### Task prompt
Give the lines below again exactly, starting with the line that holds "9: (440, 349)" and going on through the line that holds "44: (541, 225)".

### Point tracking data

··········

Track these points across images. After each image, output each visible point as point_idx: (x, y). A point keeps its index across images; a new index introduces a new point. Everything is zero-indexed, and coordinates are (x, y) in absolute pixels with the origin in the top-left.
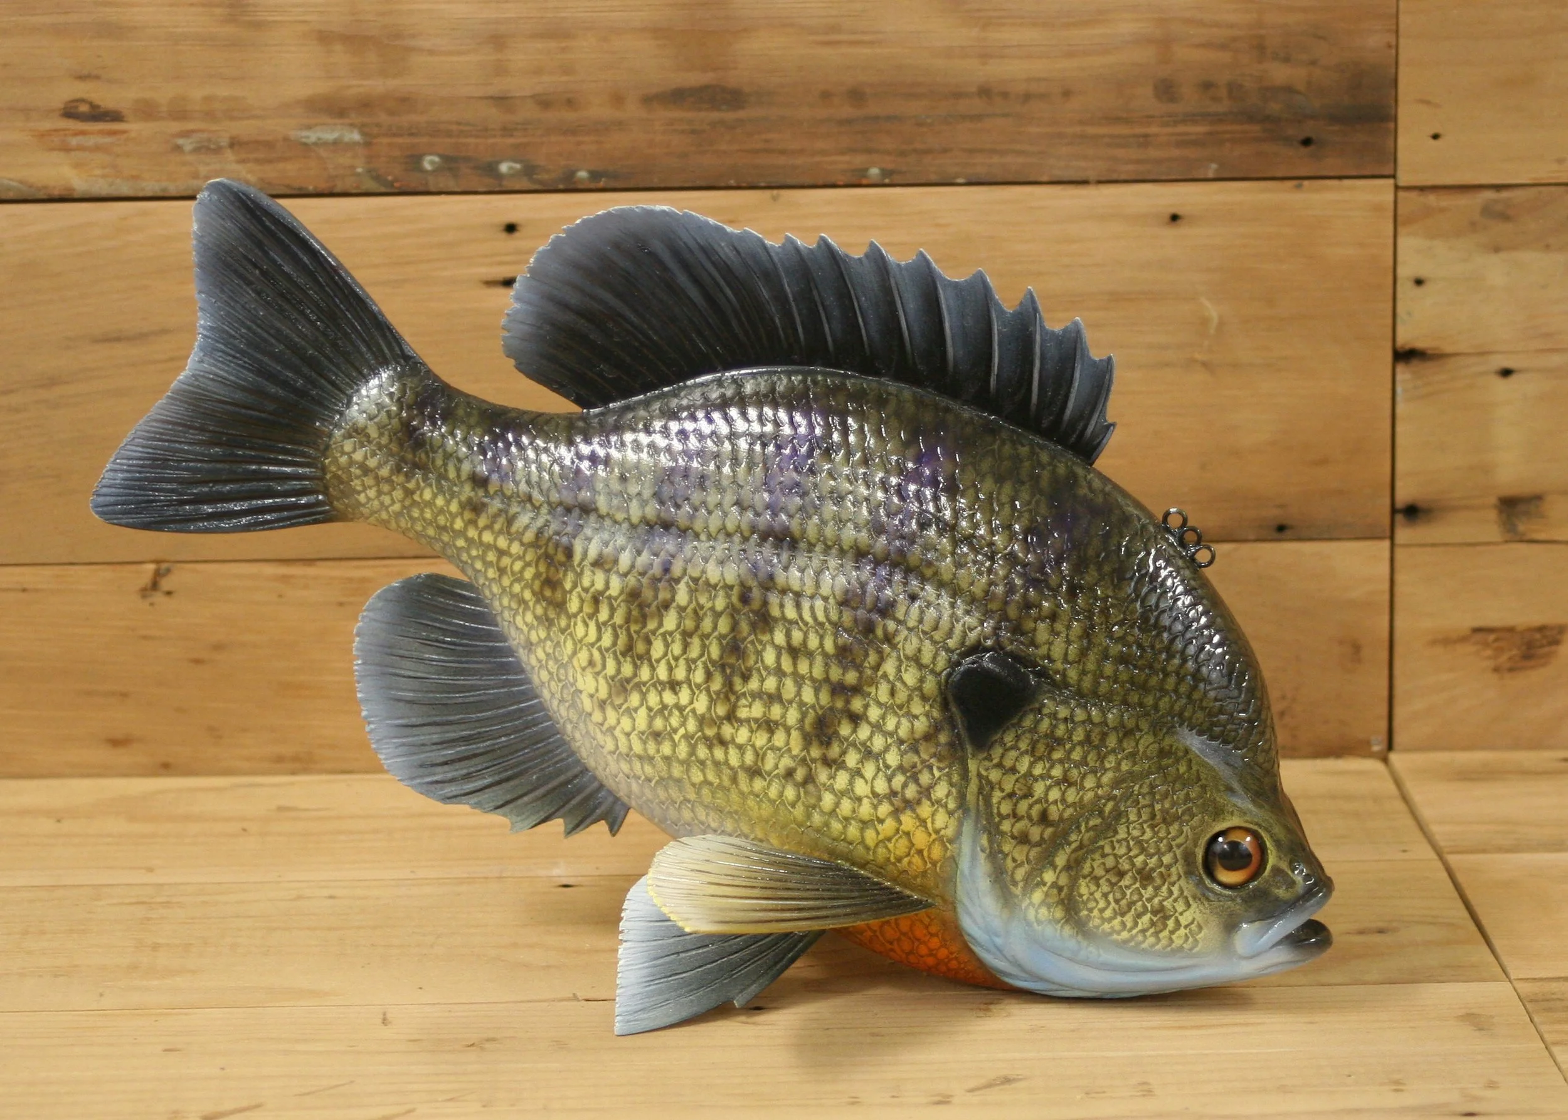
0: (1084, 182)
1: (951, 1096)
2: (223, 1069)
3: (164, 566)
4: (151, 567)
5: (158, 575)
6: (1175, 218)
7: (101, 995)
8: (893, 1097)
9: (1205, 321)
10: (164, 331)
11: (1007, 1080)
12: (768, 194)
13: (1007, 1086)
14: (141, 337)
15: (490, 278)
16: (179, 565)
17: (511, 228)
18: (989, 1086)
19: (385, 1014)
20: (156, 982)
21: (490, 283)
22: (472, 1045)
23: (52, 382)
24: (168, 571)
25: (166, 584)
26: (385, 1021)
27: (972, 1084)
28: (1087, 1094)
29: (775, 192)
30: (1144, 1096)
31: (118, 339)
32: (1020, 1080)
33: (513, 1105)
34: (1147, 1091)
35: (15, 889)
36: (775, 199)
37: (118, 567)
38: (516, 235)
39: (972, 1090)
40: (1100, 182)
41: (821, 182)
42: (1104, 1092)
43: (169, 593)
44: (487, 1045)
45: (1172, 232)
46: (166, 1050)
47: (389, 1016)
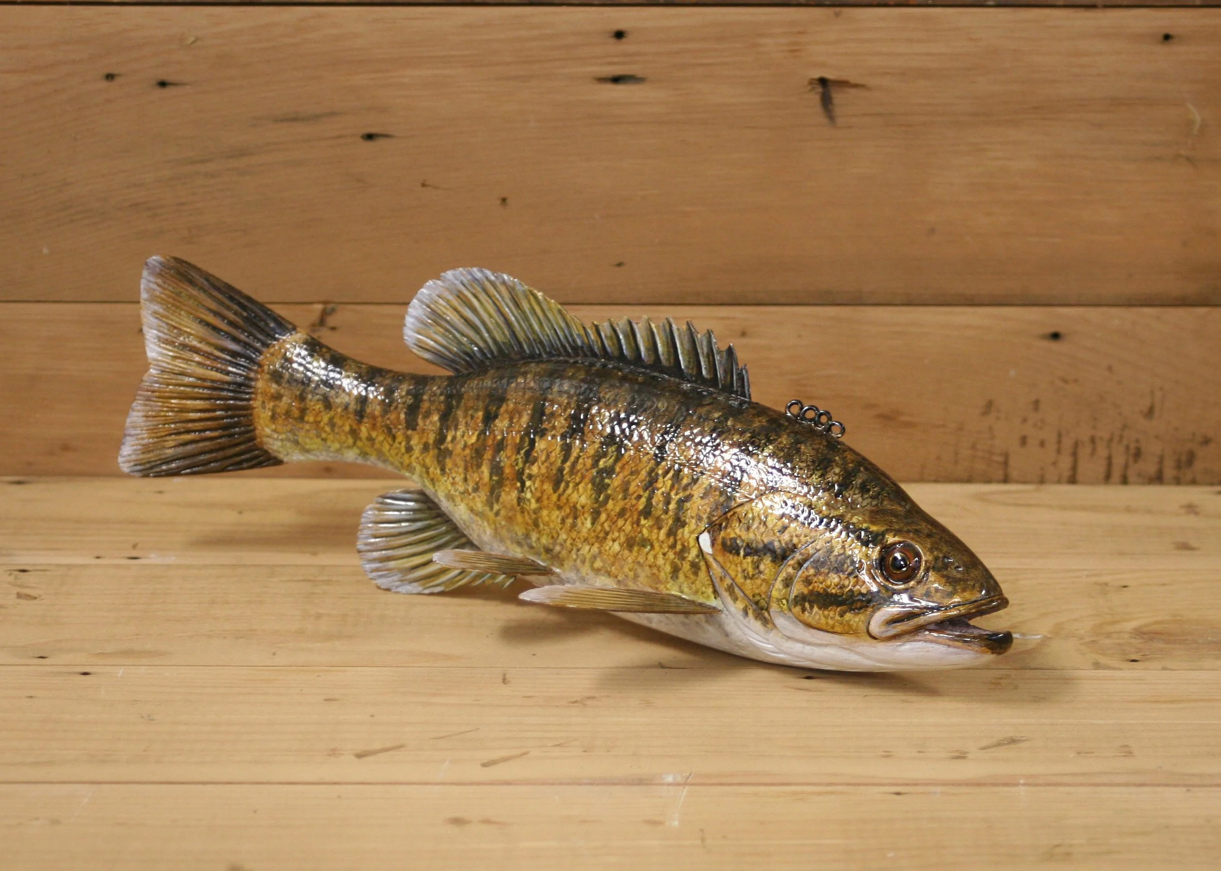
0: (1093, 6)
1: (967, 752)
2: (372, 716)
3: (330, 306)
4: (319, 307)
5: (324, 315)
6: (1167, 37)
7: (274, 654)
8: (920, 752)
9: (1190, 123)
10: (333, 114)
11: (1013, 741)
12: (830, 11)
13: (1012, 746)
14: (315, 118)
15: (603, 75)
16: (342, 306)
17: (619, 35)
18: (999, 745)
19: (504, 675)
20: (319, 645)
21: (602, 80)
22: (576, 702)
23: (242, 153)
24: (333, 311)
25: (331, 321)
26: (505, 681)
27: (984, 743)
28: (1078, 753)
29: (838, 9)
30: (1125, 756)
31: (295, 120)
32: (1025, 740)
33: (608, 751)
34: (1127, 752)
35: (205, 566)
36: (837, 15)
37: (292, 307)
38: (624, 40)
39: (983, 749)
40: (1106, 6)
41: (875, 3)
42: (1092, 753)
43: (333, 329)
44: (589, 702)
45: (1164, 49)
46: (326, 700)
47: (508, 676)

··········

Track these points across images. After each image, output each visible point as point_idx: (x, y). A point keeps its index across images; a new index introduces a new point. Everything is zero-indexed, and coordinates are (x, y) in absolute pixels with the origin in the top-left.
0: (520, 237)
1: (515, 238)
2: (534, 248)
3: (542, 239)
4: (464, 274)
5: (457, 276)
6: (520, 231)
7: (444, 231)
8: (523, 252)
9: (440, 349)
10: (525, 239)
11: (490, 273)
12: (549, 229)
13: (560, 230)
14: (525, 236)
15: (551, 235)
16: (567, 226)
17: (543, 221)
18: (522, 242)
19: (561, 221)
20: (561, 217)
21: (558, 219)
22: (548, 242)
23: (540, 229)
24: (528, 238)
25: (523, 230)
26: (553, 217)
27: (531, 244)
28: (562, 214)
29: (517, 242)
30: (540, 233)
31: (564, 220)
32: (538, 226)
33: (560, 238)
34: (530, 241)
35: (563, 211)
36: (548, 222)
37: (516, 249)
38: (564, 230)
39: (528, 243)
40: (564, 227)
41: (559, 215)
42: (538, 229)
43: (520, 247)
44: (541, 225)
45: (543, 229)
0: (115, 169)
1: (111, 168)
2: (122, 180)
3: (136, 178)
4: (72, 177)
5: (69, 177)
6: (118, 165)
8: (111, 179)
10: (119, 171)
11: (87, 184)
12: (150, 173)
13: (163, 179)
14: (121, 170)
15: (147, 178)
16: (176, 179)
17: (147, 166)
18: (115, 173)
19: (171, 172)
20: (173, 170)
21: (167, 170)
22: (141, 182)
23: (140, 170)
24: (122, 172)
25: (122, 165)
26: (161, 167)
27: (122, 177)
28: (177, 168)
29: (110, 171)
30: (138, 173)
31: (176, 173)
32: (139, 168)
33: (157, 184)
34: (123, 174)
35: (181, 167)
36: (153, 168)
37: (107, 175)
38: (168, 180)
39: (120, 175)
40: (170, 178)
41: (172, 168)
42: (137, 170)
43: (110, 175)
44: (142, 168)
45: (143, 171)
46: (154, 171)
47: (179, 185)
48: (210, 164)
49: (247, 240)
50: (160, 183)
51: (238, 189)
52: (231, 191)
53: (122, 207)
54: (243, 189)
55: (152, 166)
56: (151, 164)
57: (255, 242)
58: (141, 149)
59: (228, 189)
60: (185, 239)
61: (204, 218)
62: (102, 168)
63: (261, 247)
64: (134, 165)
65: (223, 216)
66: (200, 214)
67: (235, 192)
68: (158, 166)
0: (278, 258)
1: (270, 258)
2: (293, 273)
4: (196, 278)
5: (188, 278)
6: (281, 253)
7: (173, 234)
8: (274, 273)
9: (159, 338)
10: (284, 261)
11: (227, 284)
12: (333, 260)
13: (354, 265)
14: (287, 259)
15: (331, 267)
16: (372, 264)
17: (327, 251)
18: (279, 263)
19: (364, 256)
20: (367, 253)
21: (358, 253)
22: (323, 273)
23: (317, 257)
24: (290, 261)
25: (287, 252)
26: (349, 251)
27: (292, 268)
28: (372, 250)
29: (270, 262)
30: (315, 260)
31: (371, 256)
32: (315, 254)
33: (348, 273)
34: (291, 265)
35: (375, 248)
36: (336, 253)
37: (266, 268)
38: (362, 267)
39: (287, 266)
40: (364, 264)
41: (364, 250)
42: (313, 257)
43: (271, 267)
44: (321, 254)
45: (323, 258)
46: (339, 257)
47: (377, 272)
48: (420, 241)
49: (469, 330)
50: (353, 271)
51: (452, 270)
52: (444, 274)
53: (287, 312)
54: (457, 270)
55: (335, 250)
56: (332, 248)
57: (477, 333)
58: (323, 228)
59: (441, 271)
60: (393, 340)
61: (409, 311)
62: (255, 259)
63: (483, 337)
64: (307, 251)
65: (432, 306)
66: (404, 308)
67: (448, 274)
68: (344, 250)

··········

### Exercise result
9: (440, 349)
10: (525, 239)
11: (490, 273)
12: (549, 229)
13: (560, 230)
14: (525, 236)
15: (551, 235)
16: (567, 226)
17: (543, 221)
18: (522, 242)
19: (561, 221)
20: (561, 217)
21: (558, 219)
22: (548, 242)
23: (540, 229)
24: (528, 238)
25: (523, 230)
26: (553, 217)
27: (531, 244)
28: (562, 214)
29: (517, 242)
30: (540, 233)
31: (564, 220)
32: (538, 226)
33: (560, 238)
34: (530, 241)
35: (563, 211)
36: (548, 222)
37: (516, 249)
38: (564, 230)
39: (528, 243)
40: (564, 227)
41: (559, 215)
42: (538, 229)
43: (520, 247)
44: (541, 225)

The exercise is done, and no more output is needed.